Frankly, the line between hacking the system via security vulnerabilities for 'good' vs doing it for 'evil' is a razor thin-line.
I'm rooting for the cat.
IMHO.
Here's an article that states otherwise:
"Why I Won't Buy an iPhone"
money quote:
Why all the sturm und drang? Apple Chief Executive Steve Jobs will tell you opening the device could leave the network vulnerable. Carriers such as AT&T (T), Apple's U.S. iPhone provider, "don't want to see their West Coast network go down because some application messed up."
Hogwash, I say. Like many BlackBerry users, I've installed and removed scores of applications from my BlackBerry over the years, and never once heard a peep from T-Mobile (DT) about bringing down its network. No one has yet been able to explain to me how even the most ill-designed software could conceivably do such harm to the wireless network.
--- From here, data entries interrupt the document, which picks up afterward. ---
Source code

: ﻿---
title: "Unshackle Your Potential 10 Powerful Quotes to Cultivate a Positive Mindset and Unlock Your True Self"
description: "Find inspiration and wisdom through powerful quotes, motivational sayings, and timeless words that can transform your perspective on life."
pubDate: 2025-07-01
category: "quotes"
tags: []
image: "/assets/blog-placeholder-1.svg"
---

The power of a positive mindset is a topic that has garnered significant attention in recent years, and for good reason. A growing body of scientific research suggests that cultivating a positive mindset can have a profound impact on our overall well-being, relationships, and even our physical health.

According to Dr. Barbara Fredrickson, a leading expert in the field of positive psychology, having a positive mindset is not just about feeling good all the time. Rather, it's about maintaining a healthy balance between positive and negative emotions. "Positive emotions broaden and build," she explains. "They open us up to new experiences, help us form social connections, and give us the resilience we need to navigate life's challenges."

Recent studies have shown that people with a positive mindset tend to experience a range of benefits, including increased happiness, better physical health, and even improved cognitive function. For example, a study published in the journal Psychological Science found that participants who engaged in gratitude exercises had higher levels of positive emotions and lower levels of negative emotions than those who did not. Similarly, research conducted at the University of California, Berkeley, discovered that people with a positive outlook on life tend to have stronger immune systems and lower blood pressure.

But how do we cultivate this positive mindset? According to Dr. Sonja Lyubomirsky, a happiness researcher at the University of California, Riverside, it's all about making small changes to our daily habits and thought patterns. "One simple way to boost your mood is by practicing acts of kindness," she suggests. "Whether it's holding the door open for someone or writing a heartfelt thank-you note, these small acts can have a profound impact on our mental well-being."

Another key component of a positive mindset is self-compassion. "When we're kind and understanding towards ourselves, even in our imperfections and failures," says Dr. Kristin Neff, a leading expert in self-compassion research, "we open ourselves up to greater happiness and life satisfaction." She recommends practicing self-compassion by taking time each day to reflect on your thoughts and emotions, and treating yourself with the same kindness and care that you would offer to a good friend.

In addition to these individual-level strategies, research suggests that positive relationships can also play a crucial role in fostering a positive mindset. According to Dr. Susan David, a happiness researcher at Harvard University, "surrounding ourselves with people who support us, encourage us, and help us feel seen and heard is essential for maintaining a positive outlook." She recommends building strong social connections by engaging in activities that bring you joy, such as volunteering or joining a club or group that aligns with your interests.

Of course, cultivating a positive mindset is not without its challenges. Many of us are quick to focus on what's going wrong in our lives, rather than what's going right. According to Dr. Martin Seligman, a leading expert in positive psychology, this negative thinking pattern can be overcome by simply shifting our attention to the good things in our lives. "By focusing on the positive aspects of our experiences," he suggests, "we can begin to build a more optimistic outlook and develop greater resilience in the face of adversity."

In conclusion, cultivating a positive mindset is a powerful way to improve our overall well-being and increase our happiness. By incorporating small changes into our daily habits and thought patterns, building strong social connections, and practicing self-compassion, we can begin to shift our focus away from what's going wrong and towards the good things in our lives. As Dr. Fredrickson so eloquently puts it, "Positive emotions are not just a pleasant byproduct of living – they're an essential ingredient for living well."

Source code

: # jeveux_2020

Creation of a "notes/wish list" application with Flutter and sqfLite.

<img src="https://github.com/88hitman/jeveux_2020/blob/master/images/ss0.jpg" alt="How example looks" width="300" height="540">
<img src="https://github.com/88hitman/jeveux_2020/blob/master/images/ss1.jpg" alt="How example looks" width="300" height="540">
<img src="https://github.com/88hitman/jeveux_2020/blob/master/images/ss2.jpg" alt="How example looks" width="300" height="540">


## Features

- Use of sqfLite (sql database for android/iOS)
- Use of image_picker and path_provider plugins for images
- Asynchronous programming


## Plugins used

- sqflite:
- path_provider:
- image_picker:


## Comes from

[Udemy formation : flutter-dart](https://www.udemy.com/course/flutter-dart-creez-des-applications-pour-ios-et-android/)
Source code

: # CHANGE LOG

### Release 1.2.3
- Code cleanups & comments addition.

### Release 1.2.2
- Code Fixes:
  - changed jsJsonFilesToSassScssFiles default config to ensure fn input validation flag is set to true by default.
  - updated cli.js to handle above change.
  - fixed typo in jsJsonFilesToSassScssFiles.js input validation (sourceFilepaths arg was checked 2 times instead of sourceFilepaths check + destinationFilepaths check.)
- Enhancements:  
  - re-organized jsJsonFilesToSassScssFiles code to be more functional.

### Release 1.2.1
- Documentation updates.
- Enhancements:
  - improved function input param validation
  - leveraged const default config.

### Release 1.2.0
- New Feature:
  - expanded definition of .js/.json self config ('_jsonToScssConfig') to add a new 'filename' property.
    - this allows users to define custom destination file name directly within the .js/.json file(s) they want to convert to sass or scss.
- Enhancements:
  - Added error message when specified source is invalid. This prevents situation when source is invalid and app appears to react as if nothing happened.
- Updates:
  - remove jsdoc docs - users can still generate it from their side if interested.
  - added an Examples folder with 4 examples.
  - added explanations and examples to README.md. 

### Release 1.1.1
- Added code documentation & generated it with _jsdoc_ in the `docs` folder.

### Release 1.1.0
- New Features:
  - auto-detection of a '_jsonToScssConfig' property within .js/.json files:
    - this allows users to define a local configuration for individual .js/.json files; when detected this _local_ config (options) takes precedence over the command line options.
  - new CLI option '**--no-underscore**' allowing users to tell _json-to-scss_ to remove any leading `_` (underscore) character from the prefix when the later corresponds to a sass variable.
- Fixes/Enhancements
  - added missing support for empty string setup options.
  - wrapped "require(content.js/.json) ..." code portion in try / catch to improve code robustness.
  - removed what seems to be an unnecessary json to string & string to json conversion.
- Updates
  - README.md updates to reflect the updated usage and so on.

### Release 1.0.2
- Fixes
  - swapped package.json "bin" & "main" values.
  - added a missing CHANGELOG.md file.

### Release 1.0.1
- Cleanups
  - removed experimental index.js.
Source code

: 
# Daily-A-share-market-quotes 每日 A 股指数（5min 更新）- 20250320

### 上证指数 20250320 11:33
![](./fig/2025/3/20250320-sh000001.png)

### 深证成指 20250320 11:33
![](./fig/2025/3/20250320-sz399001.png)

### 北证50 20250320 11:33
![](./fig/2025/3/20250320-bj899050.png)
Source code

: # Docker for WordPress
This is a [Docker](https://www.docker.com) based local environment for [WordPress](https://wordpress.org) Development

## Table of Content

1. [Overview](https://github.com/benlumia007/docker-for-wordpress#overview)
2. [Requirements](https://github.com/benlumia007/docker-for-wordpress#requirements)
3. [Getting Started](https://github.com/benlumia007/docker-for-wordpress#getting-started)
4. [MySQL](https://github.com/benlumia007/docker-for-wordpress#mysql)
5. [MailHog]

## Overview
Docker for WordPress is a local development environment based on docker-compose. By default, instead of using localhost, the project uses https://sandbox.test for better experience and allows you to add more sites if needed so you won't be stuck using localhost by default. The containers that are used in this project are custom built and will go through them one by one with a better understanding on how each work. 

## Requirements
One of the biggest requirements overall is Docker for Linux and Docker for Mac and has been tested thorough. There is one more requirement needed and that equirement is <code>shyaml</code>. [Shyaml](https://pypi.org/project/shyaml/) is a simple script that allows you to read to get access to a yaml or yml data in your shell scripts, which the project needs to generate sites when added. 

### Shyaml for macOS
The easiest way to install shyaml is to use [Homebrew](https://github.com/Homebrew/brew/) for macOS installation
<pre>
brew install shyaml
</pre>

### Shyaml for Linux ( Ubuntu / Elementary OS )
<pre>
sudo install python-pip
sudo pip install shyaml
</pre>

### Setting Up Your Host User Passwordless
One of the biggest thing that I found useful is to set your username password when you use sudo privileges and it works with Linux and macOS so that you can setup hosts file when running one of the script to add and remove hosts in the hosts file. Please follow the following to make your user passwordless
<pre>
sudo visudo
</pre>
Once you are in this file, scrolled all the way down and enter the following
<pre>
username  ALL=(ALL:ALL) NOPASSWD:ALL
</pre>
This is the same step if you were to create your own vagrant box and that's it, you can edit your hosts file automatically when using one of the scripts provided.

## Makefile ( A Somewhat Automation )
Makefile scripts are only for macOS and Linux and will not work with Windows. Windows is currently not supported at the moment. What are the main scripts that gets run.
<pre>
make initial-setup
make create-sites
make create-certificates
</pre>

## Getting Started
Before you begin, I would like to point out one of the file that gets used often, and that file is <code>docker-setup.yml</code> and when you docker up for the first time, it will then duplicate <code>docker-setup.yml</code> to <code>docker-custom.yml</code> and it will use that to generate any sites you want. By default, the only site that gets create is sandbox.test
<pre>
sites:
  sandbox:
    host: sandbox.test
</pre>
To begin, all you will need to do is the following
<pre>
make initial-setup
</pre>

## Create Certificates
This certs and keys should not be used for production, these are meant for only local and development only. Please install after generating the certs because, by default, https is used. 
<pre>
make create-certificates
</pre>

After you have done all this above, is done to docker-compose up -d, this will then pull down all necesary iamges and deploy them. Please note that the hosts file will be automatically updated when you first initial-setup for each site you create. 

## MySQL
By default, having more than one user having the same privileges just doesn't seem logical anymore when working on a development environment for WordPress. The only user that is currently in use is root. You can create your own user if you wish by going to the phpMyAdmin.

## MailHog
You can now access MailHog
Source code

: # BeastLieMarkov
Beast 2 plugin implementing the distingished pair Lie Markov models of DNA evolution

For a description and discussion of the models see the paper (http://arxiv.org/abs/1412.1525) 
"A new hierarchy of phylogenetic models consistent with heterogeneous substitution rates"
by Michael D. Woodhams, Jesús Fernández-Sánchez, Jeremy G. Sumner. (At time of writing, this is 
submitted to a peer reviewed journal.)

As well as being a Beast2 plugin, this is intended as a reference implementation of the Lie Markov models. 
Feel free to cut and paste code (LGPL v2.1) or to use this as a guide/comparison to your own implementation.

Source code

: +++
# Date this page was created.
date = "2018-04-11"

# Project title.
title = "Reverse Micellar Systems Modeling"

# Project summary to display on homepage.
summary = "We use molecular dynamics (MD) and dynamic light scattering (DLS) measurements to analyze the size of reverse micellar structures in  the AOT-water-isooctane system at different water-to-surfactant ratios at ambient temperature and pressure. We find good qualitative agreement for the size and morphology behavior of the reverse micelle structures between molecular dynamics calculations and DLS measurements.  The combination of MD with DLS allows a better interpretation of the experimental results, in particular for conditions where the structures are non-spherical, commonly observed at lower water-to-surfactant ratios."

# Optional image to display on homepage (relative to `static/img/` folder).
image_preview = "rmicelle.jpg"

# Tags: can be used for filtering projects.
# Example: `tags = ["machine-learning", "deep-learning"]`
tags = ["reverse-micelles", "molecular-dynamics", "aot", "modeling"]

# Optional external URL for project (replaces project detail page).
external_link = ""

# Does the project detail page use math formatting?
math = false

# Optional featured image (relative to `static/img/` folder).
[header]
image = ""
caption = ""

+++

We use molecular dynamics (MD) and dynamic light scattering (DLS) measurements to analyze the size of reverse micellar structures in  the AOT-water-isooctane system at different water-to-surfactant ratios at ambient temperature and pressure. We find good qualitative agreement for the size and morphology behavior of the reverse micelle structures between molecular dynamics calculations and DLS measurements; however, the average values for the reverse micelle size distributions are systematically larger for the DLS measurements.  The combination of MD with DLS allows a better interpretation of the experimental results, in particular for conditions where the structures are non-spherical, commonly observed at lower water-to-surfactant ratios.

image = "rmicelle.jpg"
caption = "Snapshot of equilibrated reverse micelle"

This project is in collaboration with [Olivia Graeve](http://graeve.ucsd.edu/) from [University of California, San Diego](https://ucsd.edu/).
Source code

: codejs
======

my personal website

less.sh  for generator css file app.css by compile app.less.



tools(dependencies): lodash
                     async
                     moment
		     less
And really, is the iPhone so delicate that one nasty application damages its software permanently? I thought the device runs Mac OS X. If you believe Apple's marketing, the operating system is rock solid, hard to break, easy as pie to use, and so on. One bad application can do all that damage? The iPhone itself isn't just a phone or an iPod. It's really a mobile computer. Apparently one so powerful that software developers are forbidden to do anything for it, short of cute little Web-based applications, yet so sensitive that it's easy to screw up. That's one way to inspire confidence in a product.